I befriended Deb, almost by accident. She invited me over. We had kids close to the same age and worked together. Honestly... I didn't want to go. I'd just recently left my husband (Trenton's dad) and I was feeling... scattered. But, I went. I'm not sure why. I took Trenton to her house for a playdate. The boys were instant friends. Trenton spilled a diet coke on the carpet (NOT his. He doesn't drink soda to this day). I sat and talked to a near stranger about things I didn't even like to think about. And just like that, a friendship I didn't see coming blossomed.
I can't tell you how many nights we sat up until the wee hours of the morning laughing and telling stories. I stayed at her house so much Trenton and I had a room and I was dubbed her husband's (Brandon) second wife.

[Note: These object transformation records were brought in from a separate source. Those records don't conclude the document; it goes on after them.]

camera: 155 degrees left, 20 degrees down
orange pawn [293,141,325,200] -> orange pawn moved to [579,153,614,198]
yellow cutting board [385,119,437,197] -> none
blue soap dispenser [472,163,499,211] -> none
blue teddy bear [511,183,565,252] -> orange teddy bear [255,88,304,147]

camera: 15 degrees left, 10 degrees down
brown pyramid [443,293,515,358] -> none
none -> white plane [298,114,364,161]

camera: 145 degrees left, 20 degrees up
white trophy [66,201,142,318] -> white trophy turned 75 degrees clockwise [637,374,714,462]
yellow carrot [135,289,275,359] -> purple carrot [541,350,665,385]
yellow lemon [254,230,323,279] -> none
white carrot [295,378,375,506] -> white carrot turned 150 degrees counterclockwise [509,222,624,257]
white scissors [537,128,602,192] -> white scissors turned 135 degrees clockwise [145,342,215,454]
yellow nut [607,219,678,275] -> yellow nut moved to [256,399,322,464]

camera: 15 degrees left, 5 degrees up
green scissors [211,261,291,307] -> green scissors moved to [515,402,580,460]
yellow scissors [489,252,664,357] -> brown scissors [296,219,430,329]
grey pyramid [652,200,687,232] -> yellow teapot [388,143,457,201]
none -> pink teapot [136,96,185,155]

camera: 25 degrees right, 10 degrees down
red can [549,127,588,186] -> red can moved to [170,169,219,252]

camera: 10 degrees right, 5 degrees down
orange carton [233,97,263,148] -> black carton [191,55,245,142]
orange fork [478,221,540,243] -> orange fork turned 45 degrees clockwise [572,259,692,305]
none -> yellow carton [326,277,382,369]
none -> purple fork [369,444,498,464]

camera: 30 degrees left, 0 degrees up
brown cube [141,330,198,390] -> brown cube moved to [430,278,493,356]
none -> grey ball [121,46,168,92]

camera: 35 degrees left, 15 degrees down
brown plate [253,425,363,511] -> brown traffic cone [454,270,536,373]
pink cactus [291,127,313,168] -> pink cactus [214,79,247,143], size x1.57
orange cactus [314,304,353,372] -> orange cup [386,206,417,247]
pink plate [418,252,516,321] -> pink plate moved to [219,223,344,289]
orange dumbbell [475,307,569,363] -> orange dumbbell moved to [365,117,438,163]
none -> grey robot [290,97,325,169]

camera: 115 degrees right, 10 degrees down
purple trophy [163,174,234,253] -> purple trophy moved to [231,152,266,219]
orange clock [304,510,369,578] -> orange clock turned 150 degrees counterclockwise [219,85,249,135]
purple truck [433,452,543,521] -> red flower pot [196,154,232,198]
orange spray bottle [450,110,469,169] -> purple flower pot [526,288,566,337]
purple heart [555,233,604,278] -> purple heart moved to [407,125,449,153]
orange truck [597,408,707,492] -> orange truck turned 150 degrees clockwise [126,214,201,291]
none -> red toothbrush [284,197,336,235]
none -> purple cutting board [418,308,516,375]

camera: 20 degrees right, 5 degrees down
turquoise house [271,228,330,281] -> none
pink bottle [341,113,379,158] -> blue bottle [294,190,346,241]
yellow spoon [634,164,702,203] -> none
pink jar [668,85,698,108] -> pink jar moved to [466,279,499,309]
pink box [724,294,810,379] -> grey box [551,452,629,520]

The best birthday I've ever had was because of them. We got all jazzed up and Brandon rented an Escalade so I could feel special and we all went out drinking and dancing and just went nuts. It was FABULOUS! They treated me like I was special. And I felt special. In that little group of my favorite people, I was happy.
That period of my life was one of the best I can remember. I couldn't tell you how many times Deb made me smile. Or laugh. Or cry (in a good way). I can tell her anything. ANYTHING and know she isn't going to judge. She might laugh at me, but that's 100% okay with me. :) It makes me feel better.
I don't know that I would have made it out of my disasterous divorce without her as my confidant, shelter, and best friend.
I adore her and everything she stands for. She's the nicest, strongest, most giving human I have EVER met. And I mean that. With everything I am, I mean that.
I'm proud of her strength in her recent cloud of trials. A lesser person would have broken. I would have broken. Emotionally and mentally. But not my Deb. Further deepening my respect {envy} of her ability to push through and perservere.
I love my Deb.
1 comment:
I'm sorry for whatever Debbie is going through. Give her my love.